Clifford Beshers and Steven Feiner
This text is partially taken from [BES93]
Beshers' and Feiner's AutoVisual designs interactive virtual worlds for visualizing
and exploring multivariate relations.
The system designs n-Vision virtual worlds, which provides users with a 3D virtual world
within which they can visualize and manipulate relations. Therefore AutoVisual uses worlds
within worlds, an interactive method of representing multivariate relations with a
hierarchy of nested heterogeneous coordinate systems (even the worlds). Each world may
contain a graph encoding a subset of the relation encoded by its parent world. The subset
is determined by the position of the world's origin relative to its parent. The user can
grab each world using a Data Glove and move it throughout the space defined by its parent,
thereby interactively exploring the data space.

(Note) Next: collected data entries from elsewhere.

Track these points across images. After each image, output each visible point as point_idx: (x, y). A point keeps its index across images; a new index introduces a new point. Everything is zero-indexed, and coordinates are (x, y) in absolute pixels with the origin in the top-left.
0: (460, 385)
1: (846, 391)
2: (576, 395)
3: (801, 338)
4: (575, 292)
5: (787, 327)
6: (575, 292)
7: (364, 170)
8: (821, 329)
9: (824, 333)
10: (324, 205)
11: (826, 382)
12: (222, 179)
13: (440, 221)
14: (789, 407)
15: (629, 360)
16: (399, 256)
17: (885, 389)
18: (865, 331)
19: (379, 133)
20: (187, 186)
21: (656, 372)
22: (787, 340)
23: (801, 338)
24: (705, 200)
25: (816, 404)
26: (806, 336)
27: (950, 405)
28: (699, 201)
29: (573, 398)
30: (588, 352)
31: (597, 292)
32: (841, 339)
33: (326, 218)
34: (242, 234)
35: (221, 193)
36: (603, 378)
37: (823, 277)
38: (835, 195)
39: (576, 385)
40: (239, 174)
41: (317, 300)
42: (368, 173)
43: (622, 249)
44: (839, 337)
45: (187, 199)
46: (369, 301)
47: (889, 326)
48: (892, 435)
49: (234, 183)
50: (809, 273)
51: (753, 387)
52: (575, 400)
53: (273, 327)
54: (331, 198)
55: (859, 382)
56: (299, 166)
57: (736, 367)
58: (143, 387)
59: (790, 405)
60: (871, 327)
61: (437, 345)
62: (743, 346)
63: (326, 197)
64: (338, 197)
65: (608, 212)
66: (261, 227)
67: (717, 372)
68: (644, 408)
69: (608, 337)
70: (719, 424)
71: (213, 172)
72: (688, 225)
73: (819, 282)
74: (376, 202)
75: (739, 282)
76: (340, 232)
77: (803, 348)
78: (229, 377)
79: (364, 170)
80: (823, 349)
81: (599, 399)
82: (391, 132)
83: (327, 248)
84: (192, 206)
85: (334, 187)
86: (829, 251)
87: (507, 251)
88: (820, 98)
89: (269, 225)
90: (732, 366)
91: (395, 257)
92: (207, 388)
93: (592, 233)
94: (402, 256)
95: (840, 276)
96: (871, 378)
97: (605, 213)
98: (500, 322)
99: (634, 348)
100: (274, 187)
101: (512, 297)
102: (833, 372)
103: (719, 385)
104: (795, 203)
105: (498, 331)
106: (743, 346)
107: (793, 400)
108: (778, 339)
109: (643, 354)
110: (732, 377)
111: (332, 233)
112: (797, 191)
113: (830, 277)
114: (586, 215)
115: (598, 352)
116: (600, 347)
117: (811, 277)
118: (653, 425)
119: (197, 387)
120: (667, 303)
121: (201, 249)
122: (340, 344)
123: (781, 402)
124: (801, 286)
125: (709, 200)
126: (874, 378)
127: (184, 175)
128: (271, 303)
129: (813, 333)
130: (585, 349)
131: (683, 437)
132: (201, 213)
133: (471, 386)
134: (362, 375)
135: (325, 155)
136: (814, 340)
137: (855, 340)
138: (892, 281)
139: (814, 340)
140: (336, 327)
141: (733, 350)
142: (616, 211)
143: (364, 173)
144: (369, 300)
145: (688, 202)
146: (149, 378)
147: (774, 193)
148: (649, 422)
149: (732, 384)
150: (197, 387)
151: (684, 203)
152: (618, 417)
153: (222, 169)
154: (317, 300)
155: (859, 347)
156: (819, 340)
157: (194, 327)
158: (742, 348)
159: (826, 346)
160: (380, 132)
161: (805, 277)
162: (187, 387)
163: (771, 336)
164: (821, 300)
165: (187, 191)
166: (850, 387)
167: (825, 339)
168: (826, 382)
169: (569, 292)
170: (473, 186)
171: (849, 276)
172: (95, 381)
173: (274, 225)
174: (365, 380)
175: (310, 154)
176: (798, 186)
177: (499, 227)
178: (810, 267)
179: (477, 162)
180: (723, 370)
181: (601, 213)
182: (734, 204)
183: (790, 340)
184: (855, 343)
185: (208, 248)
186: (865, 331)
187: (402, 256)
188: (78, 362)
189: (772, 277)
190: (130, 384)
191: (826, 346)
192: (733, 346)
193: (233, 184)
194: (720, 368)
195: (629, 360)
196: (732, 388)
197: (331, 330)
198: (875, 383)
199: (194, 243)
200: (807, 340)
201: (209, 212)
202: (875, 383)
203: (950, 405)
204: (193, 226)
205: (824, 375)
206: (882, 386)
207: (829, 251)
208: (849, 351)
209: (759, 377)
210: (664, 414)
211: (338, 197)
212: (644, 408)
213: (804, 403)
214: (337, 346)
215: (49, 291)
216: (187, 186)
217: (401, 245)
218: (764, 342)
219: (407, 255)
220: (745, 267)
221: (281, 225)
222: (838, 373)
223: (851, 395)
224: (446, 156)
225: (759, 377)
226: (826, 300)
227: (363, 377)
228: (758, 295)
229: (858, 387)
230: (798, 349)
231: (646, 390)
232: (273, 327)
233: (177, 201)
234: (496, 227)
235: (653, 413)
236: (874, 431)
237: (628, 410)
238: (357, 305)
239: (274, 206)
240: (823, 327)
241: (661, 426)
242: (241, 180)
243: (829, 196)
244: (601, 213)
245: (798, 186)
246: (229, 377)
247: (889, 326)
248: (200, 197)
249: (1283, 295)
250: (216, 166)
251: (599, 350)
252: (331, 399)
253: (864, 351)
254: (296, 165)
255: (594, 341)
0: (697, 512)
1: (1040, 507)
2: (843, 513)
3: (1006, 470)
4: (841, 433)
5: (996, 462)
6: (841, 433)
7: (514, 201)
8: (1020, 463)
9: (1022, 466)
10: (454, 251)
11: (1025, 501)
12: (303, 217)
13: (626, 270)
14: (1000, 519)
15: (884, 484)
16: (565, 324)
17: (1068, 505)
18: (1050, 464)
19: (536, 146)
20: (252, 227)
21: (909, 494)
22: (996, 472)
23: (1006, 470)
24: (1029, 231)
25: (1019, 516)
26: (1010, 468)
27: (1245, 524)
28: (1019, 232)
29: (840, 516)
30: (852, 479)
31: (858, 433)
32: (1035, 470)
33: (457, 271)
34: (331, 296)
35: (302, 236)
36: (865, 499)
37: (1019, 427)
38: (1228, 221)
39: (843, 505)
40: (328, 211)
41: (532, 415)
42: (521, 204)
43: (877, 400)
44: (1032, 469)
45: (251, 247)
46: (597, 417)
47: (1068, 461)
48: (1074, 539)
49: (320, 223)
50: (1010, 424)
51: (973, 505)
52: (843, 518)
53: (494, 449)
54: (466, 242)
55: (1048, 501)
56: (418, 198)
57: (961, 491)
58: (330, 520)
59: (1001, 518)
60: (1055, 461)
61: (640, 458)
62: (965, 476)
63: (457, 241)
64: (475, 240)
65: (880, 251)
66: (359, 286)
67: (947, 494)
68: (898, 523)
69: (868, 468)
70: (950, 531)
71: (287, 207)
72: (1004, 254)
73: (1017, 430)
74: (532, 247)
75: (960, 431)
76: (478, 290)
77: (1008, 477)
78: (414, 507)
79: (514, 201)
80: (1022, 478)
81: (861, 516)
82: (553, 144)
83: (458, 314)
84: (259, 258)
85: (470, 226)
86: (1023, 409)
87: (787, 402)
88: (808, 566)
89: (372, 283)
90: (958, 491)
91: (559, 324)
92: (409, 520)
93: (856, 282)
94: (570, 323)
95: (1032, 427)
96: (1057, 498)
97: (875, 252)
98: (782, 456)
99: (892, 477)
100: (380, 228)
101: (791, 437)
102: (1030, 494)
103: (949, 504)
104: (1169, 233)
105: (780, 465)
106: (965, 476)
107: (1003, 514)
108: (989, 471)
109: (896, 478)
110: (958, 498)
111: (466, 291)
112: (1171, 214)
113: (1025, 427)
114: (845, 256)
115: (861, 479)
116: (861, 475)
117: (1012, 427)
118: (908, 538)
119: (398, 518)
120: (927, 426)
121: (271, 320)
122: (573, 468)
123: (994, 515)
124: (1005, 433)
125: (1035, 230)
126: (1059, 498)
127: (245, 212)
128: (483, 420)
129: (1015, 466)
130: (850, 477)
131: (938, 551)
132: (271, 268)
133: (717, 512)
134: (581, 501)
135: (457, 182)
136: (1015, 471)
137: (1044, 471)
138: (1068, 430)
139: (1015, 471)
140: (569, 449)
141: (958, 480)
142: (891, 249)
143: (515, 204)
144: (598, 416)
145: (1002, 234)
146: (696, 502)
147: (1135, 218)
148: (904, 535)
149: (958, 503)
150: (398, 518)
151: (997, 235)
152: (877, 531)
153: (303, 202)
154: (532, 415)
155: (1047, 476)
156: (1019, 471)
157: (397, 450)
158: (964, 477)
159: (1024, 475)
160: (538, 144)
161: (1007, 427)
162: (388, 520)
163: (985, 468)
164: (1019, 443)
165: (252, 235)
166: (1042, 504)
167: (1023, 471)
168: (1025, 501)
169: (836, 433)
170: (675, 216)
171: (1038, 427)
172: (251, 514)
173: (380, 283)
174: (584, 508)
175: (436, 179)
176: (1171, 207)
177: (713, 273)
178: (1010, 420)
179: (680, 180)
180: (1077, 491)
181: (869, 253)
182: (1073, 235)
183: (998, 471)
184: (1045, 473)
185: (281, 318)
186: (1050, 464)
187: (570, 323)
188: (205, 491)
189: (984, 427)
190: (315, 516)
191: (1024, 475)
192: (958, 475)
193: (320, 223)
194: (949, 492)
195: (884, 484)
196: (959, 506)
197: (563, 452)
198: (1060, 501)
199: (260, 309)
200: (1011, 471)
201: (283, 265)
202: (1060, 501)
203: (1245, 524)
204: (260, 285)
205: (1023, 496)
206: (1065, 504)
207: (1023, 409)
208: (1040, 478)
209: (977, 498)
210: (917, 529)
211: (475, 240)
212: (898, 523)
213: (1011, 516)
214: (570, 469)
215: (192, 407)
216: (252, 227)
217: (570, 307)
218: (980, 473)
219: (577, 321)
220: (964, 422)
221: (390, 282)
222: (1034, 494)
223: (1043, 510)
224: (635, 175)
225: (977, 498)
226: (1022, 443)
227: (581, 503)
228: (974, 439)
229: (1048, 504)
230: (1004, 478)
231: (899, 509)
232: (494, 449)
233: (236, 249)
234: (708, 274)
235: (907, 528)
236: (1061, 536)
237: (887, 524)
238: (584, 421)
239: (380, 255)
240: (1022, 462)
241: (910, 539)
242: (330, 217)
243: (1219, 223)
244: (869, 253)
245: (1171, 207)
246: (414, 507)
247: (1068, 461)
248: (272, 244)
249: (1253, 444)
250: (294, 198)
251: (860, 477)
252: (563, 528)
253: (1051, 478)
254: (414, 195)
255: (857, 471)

An n-Vision virtual world is a hierarchy of interactors. Each interactor consists of four
basic components: a set of encoding space, a set of encoding objects, a set of selections
and a user interface. Each interactor has bindings for creating, copying and deleting
child interactors.
AutoVisual is a rule-based system, in which the user specifies the visualization task,
rather than a particular visualization. The specification for one task will be performed
on a set of relations. The whole task is the fusion of all these tasks, and AutoVisual
must then create a visualization which will satisfy the overall task specification. The
system makes a distinction between task operators and task selections. Task operators can
be exploration, directed search and comparison, and they represent the
user's fundametal cognitive operations when viewing and analysing a visualization. Task
selections are subsets of interest for a particular task through simple constraints on the
variables of a relation.
In AutoVisual's search strategy, each state represents a possible interactive
visualization world and is a directed acyclic graph of interactors. The state-change
operators simply add interactors or modify those already in the graph, producing the final
visualization by incremental refinement. When it is necessary the systems backtracks to
undo a design path that proves unsuccessful. Termination conditions are necessary. To
provide termination conditions, AutoVisual uses two criteria to establish that it has
found a satisfactory visualization: potential expressiveness and potential effectiveness.
(These are Mackinlay's expressiveness and effectiveness criteria, modified for interactive
visualization). A visualization is potentially expressive if it has the potential, under
user control, to display all its assigned information over time. A visualization is
potentially effective if over time it can present the information sufficiently clearly.